* [WORK REQUIRED]
From the blog post below, list every person mentioned by name.

* [GIVEN TEXT]
----------

Xánath Caraza, one of our great Latino Writers Collective writers, reads poetry in Spanish and English about key moments in her life. "When I came to the United States, I suddenly became a woman of color. In Mexico, I was just a woman--with challenges, of course. Now, I found I was a woman of color, and I thought--how wonderful! I can be purple or gold or green or whatever color appeals to me that day since I am a woman of color."



Natasha el-Scari reads from her poem, "I Am a Citizen of the World." "You're going to have to change the color and shape of that box if you want to put me in it."


Bukeka Shoals graces the end of the evening with her powerful voice and original music.


This was a remarkable evening of talent and diversity of voice and approach to spirituality. Alejandro Siqueiros, cultural attache to the Mexican Consulate, attended and said, "This was marvelous. I have never seen anything like it. The different voices and different beliefs! It was a wonderful and enlightening evening."

And all I can say is, Amen!

Thursday, November 19, 2009

I've been remiss in my blog correspondence lately, due to extreme busy-ness. But for a quick catch-up, here goes.

I was thrilled and delighted to receive the Midwest Voices and Visions Award, given by the Alliance for Artists Communities and the Joyce Foundation. This will give me a month-long stay at Ragdale and a substantial stipend. I'm very honored and grateful for this tremendous gift of time to write and so looking forward to the month of February at Ragdale.

I'm doing final edits and proofing on my novel, Every Secret Thing, and hope to have it off to the editor right after Thanksgiving. So wish me luck, everyone.

I've been working hard on the Latino Writers Collective's fourth annual reading series, our biggest and best ever. Last year's will be tough to follow with the wonderful Sandra Cisneros, but we hope to keep on in the vein of success we've been mining since we began in 2007. I'll put up the schedule and bios and other info on the blog this weekend.

----------

(Collected data)
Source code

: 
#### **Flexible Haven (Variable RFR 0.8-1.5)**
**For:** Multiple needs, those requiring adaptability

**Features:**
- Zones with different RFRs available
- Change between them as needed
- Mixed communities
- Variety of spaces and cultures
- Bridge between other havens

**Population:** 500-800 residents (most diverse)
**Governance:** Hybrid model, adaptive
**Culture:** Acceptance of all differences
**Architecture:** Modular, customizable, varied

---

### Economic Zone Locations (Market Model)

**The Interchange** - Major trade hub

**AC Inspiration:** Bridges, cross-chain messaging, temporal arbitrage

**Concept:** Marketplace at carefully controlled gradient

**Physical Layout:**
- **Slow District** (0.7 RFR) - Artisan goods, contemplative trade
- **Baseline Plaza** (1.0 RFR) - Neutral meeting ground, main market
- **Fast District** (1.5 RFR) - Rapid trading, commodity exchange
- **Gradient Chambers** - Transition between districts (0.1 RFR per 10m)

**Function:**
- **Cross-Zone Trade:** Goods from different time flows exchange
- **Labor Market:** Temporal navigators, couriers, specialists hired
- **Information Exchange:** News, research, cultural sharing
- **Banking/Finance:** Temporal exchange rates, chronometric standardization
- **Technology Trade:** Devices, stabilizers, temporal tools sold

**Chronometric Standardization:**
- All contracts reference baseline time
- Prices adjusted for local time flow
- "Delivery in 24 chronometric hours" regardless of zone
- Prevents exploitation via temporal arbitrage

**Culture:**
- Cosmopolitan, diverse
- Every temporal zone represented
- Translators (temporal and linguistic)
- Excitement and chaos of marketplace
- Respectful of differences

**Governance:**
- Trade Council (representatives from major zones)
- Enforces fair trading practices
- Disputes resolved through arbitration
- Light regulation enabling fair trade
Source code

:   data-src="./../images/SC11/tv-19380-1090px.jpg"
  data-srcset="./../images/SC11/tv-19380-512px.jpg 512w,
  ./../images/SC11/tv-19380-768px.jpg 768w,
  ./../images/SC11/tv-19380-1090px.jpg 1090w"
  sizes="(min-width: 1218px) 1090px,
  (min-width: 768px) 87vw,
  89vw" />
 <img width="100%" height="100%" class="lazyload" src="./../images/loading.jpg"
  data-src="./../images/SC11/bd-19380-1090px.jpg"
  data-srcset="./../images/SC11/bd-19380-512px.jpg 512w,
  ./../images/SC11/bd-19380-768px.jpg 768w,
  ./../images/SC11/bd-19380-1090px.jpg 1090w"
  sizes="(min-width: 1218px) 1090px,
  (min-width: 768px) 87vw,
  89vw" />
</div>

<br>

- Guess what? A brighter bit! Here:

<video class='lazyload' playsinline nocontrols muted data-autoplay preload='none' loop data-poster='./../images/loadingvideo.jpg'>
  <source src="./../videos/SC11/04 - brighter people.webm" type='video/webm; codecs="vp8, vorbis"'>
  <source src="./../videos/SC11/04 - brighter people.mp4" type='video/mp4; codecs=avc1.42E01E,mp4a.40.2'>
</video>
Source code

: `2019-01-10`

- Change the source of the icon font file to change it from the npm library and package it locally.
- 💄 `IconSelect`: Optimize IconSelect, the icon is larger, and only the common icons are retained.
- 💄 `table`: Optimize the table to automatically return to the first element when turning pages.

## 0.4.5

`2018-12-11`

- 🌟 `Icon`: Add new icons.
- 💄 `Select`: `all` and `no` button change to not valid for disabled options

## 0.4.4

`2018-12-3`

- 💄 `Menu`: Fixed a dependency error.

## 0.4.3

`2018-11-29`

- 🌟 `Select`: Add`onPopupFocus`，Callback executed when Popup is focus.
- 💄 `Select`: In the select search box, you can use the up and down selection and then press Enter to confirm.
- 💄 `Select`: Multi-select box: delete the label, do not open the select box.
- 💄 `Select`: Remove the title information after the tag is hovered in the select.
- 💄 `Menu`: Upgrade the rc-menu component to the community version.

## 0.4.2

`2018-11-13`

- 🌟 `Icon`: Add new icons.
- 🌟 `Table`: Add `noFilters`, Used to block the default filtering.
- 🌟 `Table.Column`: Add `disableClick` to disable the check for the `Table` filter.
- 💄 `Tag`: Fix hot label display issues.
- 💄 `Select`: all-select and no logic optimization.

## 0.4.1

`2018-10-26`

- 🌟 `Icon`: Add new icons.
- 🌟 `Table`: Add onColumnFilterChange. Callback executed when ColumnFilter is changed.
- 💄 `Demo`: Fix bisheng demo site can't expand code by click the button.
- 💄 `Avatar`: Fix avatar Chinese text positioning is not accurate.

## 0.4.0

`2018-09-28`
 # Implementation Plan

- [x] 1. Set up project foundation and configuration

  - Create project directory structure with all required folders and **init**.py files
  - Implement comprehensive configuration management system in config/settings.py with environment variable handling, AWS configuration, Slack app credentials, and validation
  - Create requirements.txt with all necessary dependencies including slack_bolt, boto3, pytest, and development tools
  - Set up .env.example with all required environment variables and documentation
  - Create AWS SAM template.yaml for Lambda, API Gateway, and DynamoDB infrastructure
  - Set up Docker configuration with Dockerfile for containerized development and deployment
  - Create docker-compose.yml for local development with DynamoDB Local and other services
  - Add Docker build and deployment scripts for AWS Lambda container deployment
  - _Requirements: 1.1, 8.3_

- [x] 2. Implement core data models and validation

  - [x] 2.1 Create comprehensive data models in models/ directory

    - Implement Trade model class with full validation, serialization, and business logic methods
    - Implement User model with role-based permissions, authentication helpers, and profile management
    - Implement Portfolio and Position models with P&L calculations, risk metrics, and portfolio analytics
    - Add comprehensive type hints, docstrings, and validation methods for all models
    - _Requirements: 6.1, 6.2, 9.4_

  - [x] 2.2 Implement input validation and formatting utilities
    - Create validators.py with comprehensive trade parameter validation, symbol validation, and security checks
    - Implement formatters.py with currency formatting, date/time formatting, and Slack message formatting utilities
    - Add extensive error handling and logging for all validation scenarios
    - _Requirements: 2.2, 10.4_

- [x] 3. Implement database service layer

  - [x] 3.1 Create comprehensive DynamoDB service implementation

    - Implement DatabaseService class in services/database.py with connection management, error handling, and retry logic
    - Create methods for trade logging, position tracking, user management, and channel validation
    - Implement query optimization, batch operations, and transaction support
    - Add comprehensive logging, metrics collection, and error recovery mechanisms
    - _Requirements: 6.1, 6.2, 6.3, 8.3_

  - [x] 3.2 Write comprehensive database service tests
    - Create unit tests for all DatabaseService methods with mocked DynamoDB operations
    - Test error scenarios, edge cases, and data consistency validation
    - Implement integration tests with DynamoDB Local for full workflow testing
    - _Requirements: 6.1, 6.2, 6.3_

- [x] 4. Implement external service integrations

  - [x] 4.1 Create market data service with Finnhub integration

----------

* [PROBLEM SOLUTION]
Xánath Caraza, Natasha el-Scari, Bukeka Shoals, Alejandro Siqueiros, Sandra Cisneros